[PROVIDED RECORDS — start]
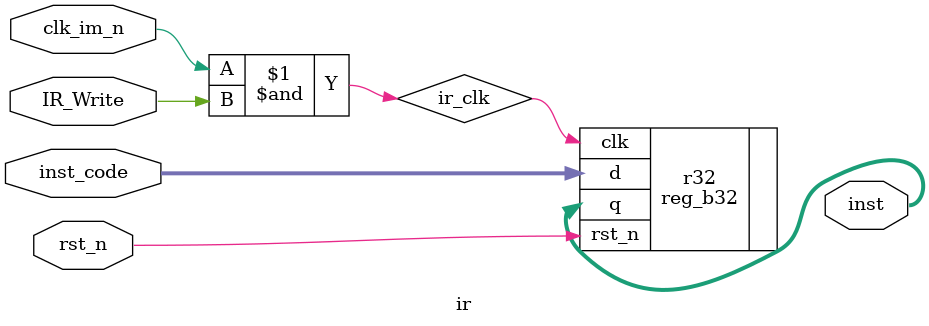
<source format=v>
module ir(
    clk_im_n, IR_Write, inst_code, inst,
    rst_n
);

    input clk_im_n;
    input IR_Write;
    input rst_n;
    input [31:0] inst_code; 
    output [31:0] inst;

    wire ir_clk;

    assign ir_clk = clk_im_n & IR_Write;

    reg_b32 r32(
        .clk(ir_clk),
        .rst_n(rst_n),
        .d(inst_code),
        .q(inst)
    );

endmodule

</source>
[PROVIDED RECORDS — finish]
[PROVIDED RECORDS — start]
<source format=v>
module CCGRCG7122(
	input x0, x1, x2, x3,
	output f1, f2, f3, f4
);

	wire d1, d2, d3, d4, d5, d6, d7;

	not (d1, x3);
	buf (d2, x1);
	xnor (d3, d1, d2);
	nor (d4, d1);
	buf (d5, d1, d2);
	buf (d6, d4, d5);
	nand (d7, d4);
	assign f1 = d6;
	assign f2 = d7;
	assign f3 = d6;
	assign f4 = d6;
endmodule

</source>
[PROVIDED RECORDS — finish]
[TASK OBJECTIVE] Look through the listing above and copy each line with the word "input" in it.

[OUTPUT OF THE TASK]
    input clk_im_n;
    input IR_Write;
    input rst_n;
    input [31:0] inst_code; 
	input x0, x1, x2, x3,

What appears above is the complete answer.